#### Exercise description:
When you have gone through the entries below, state how many lines include the word "casing" and write nothing else.

#### Data shown:
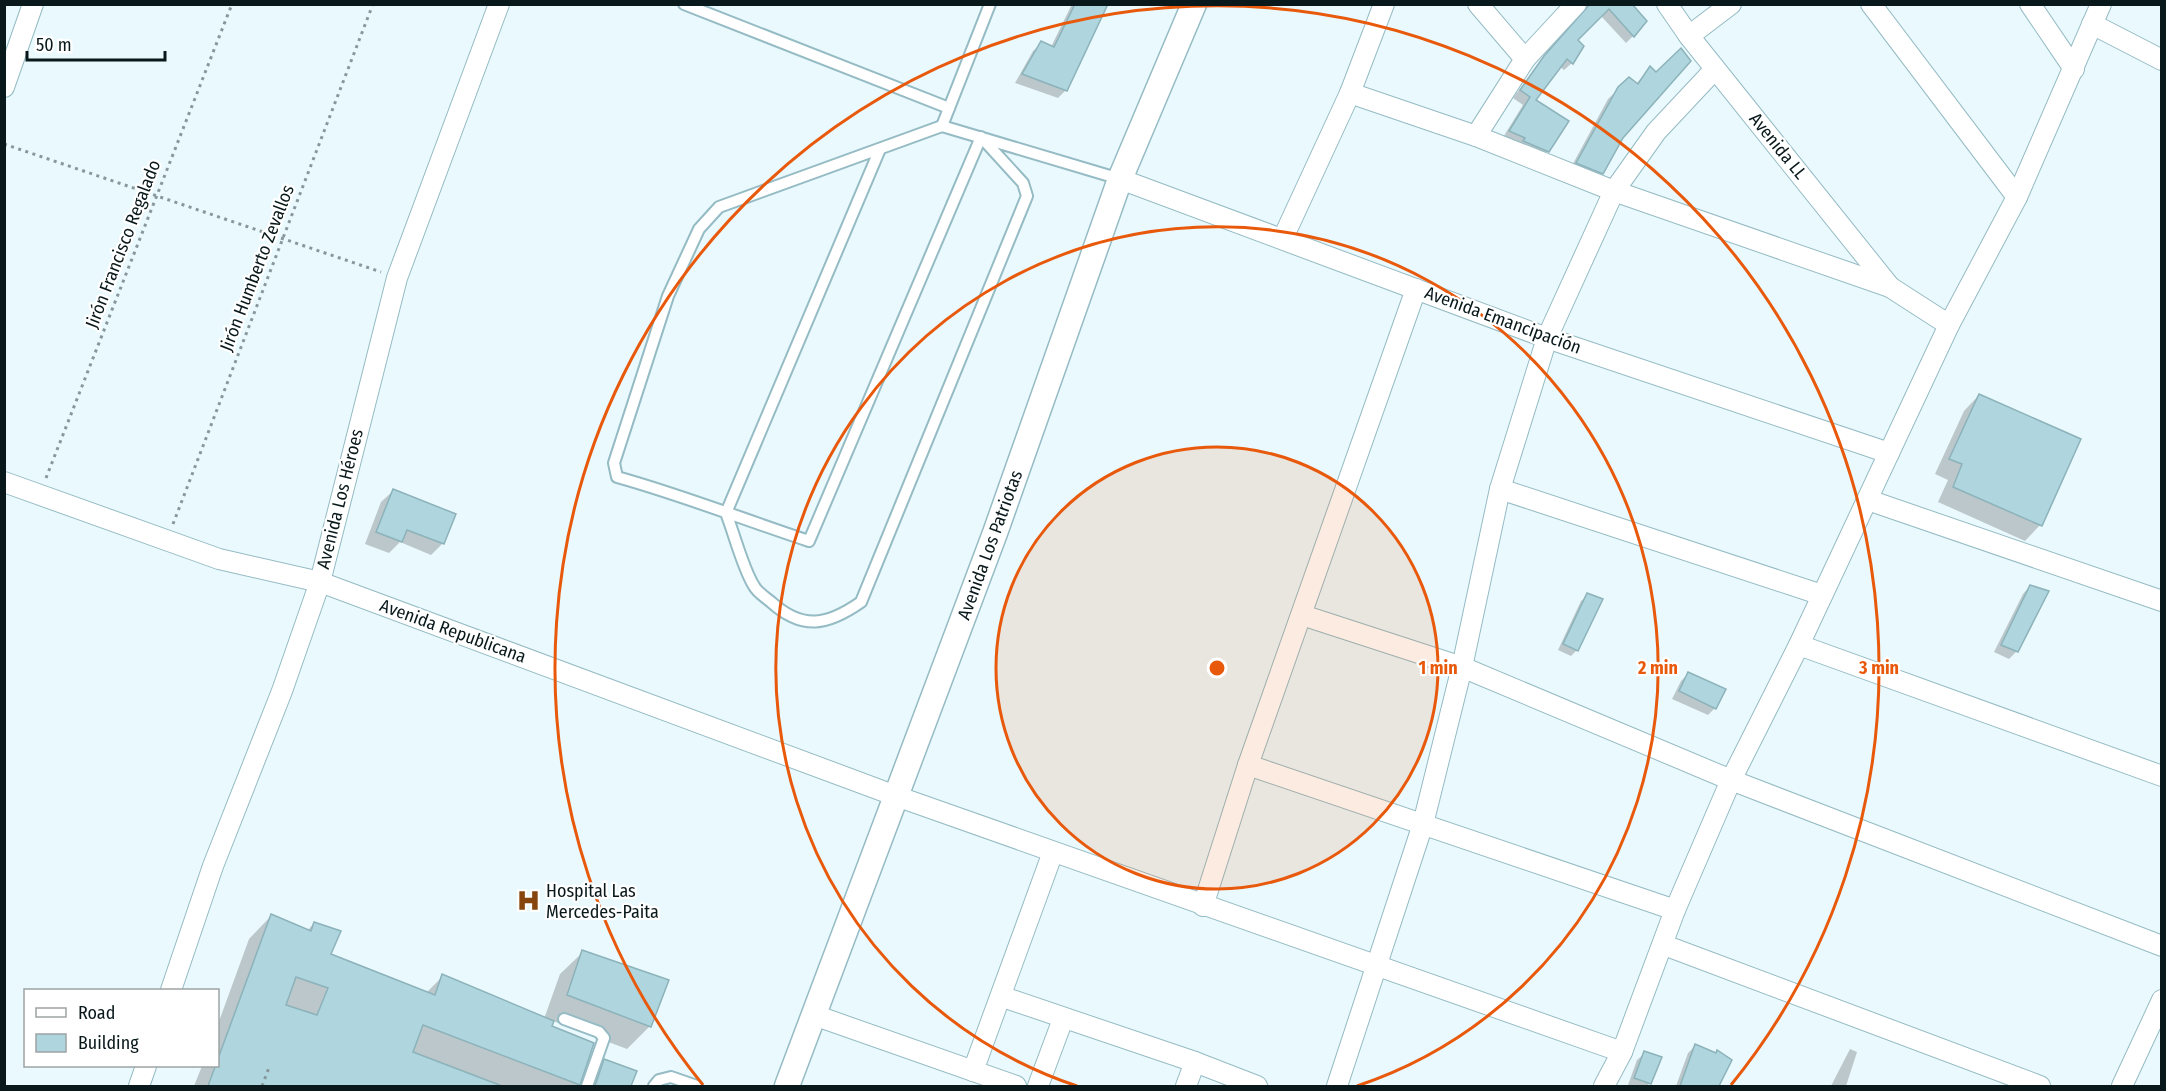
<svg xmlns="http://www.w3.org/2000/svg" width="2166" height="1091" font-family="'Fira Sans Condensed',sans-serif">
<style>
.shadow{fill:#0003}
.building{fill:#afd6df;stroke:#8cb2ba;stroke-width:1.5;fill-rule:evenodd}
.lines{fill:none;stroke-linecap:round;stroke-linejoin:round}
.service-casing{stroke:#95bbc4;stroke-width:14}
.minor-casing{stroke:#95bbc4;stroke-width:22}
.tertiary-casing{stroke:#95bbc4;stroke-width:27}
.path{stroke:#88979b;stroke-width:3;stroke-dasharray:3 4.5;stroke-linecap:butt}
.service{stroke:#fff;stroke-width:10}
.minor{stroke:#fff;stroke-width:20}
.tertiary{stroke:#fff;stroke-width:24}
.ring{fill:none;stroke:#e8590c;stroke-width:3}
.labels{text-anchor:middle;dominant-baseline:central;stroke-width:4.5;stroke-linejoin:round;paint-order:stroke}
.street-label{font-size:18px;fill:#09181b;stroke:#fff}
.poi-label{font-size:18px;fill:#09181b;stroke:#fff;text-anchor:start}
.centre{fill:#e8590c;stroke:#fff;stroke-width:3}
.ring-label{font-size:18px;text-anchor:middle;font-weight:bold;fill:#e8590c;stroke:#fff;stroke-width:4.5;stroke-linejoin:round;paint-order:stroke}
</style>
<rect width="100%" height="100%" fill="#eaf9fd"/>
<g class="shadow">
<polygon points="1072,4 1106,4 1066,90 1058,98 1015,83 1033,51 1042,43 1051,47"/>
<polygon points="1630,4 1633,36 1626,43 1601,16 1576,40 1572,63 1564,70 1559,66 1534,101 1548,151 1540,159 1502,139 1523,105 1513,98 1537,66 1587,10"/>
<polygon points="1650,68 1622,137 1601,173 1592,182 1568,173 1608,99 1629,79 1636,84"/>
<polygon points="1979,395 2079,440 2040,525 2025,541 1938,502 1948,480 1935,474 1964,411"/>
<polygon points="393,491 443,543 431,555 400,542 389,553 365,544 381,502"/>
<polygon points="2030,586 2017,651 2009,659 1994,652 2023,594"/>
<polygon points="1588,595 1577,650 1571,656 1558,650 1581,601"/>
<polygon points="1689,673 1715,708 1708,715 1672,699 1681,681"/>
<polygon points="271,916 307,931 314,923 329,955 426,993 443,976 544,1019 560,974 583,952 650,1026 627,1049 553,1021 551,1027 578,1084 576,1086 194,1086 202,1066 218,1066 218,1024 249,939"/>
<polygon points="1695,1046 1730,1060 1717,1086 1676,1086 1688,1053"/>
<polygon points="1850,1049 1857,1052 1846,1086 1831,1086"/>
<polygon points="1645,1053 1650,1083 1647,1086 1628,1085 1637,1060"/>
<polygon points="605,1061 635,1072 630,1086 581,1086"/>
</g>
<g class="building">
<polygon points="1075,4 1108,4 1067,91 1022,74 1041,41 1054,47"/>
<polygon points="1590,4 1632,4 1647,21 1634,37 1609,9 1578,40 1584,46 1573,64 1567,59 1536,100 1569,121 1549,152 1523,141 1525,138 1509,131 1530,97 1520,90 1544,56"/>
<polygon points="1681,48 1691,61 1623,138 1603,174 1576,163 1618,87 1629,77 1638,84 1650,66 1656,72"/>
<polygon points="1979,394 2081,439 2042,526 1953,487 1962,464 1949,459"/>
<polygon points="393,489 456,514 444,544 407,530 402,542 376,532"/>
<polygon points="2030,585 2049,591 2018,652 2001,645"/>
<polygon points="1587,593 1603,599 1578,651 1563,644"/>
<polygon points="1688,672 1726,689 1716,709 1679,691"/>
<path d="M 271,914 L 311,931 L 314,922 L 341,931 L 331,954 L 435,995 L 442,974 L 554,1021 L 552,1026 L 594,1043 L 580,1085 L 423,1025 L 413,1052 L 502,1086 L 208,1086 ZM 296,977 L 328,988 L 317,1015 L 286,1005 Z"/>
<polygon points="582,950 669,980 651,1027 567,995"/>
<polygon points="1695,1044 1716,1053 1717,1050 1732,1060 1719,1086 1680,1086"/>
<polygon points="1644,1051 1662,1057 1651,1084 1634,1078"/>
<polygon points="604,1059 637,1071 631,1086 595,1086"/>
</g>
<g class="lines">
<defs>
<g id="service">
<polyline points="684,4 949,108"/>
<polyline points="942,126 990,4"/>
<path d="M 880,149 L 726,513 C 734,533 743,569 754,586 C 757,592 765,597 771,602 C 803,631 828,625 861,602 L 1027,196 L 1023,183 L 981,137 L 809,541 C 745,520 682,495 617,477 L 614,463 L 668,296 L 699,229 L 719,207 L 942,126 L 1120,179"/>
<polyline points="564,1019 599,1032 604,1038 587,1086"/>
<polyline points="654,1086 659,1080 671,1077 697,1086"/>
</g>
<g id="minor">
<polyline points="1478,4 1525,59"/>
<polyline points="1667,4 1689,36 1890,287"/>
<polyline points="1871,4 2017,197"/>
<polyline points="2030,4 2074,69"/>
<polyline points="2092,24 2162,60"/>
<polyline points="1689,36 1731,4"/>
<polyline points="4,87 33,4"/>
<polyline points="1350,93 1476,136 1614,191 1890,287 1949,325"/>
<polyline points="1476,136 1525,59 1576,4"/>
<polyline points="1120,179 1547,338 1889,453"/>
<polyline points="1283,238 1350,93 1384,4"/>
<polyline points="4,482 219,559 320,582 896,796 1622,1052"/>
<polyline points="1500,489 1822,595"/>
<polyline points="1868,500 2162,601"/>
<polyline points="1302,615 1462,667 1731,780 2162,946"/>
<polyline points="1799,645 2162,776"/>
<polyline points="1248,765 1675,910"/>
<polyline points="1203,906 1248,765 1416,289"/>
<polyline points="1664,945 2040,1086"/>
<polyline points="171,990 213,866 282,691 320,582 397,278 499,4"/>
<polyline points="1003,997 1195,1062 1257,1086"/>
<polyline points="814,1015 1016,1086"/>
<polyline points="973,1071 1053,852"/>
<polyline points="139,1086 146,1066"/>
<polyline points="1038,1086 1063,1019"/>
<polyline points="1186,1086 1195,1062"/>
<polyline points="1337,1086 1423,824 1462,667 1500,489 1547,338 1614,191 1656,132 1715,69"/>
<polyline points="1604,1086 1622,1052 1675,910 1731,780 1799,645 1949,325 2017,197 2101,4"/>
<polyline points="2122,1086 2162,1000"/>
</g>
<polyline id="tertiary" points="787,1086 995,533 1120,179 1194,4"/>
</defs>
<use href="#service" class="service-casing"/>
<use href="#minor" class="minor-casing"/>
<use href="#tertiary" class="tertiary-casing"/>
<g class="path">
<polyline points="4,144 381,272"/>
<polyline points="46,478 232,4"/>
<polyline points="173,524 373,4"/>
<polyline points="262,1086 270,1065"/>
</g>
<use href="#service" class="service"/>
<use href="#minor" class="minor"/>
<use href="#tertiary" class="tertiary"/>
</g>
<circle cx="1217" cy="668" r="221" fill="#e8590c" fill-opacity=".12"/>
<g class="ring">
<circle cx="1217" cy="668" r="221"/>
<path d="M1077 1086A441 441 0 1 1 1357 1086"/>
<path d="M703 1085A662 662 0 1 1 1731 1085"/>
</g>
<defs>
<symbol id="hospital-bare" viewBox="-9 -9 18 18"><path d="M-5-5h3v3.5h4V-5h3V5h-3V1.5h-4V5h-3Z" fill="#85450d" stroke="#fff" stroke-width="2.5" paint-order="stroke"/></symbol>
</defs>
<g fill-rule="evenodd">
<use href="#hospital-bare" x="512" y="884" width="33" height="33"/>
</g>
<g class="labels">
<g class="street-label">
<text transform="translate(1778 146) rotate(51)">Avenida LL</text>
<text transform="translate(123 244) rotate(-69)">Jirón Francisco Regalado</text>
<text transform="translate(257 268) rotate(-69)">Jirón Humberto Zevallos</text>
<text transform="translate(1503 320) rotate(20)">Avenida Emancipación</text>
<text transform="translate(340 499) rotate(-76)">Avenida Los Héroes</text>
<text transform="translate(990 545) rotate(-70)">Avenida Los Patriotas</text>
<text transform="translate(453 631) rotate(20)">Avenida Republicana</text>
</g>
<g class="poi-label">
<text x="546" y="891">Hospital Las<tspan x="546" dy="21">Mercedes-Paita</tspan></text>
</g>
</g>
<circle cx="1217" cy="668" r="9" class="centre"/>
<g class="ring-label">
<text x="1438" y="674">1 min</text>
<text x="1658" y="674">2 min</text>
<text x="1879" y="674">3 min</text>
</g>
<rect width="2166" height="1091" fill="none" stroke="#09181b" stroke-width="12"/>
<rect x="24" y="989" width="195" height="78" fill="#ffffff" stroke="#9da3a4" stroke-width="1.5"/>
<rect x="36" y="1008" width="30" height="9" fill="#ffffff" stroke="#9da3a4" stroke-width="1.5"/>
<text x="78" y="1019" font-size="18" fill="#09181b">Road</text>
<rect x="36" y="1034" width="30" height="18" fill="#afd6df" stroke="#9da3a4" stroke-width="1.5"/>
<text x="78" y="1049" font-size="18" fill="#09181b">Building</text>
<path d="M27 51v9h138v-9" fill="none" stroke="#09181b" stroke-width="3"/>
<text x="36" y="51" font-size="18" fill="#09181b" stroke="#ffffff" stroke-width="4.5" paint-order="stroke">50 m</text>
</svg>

#### Reply:
6